The Purple Book is designed to assist the tax-writing committees and Members of Congress by identifying legislative changes we believe would better protect taxpayer rights and improve tax administration. We have aimed to make it as user friendly as possible. Each proposal is presented in a format similar to the one used for congressional committee reports, with "Present Law," "Reasons for Change," and "Recommendation(s)" sections.

At the end of each proposal, we identify bills that have been introduced in the House or Senate that are our consistent with it. In a separate chart, we list additional reference material to assist those interested in learning more about a recommendation. Thus, we identify prior legislative language so that a Member of Congress interested in sponsoring similar legislation can use or refine existing language rather than having to reinvent the wheel.

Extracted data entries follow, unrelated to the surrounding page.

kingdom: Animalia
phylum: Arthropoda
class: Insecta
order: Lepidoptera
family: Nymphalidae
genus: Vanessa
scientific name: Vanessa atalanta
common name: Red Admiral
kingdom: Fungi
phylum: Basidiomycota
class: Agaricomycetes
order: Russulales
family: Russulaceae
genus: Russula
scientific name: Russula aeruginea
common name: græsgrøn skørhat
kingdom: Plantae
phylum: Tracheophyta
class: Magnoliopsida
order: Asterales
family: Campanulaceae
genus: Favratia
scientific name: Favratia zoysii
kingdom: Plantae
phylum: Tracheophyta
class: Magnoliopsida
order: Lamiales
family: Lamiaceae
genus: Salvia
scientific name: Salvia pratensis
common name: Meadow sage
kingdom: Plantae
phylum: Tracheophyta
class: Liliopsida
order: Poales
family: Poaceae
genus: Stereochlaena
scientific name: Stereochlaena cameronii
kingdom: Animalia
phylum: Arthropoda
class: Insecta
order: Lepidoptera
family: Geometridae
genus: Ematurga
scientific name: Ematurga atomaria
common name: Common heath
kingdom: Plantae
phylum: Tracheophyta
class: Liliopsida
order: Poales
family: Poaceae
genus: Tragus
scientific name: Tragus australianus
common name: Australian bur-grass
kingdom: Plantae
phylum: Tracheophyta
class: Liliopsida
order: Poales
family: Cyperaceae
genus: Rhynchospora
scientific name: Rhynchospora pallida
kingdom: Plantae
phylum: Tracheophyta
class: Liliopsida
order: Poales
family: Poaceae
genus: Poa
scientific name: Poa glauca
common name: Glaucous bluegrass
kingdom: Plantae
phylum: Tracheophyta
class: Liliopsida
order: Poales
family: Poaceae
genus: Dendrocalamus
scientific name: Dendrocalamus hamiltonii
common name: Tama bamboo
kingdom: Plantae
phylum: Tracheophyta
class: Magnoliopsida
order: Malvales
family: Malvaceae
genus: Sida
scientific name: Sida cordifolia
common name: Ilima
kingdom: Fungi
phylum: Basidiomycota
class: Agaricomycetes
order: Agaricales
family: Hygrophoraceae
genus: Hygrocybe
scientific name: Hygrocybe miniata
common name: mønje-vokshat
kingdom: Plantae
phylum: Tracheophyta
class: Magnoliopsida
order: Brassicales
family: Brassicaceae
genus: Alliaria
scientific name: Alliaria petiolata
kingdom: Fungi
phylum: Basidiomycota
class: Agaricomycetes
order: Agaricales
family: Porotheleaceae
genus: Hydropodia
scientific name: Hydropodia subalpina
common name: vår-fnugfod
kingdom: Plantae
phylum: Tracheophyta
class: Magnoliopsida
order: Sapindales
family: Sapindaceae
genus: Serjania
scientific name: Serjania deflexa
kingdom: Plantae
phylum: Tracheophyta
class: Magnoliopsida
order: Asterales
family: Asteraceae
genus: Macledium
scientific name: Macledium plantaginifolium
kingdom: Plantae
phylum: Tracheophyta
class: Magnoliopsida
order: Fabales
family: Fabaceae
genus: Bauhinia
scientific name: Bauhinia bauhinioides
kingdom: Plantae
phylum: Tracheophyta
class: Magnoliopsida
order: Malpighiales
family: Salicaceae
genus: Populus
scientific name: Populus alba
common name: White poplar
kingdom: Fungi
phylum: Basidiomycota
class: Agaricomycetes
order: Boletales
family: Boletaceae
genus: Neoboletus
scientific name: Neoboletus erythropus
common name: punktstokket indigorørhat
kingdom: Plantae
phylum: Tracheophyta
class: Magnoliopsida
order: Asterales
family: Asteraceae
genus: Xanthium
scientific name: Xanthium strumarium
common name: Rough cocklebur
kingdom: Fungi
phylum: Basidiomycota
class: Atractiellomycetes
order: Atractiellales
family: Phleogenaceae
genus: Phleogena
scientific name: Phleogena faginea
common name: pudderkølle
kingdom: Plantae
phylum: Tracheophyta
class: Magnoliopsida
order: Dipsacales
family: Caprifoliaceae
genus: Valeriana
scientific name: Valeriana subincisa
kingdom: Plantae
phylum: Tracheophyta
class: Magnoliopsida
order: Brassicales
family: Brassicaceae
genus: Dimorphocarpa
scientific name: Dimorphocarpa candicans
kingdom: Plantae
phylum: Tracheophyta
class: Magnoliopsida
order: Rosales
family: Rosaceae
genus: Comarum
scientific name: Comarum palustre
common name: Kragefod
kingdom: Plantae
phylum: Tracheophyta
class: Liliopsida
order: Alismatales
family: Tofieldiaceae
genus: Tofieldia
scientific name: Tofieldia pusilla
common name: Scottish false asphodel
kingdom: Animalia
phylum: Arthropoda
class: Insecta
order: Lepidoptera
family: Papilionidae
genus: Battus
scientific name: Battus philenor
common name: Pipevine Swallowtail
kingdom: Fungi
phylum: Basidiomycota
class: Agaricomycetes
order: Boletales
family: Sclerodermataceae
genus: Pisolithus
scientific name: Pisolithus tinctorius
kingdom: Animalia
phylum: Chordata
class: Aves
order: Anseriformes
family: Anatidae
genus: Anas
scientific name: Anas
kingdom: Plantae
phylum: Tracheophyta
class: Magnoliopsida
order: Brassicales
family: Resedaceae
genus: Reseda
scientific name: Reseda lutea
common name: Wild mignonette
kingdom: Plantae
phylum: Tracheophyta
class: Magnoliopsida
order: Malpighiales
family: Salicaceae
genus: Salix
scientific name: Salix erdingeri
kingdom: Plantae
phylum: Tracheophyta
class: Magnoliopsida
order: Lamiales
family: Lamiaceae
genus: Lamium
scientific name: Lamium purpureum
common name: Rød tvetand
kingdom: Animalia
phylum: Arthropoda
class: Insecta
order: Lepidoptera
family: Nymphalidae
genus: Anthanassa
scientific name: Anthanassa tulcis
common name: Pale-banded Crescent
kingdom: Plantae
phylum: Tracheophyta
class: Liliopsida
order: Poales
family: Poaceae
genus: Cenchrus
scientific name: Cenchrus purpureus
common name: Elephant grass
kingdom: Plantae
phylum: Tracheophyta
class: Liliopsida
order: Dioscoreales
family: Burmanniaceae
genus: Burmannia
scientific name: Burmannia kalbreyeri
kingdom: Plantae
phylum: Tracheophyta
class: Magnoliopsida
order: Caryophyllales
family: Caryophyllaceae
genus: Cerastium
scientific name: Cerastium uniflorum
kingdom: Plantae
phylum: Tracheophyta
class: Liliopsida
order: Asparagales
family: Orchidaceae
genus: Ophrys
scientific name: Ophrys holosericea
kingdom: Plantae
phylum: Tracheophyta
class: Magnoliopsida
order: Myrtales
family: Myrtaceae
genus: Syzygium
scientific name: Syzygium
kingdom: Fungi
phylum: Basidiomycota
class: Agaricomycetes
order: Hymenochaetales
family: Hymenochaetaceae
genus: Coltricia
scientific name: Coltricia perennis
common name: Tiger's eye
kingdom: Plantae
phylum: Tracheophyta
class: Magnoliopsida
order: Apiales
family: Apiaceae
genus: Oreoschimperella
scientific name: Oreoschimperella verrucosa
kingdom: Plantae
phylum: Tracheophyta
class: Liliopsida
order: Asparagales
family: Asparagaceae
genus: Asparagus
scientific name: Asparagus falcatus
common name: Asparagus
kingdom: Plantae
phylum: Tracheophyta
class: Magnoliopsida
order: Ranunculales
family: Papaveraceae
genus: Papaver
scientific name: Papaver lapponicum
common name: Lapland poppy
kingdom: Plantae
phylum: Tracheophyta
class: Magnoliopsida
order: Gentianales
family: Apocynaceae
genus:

It has now been more than 20 years since the enactment of the IRS Restructuring and Reform Act of 1998, and over that period, we have had ample time to assess the impact of its provisions. Most changes have stood the test of time well, but some require tweaking. In addition, tax administration has changed in many ways, partly due to the increasing use of automation by the IRS and the increasing use of the internet and other digital services by taxpayers.

For these reasons, we are very much encouraged by the congressional interest in examining the current state of tax administration and developing legislation to improve it. We believe most of the recommendations presented in the Purple Book are non-controversial, common sense reforms that will strengthen taxpayer rights and improve tax administration.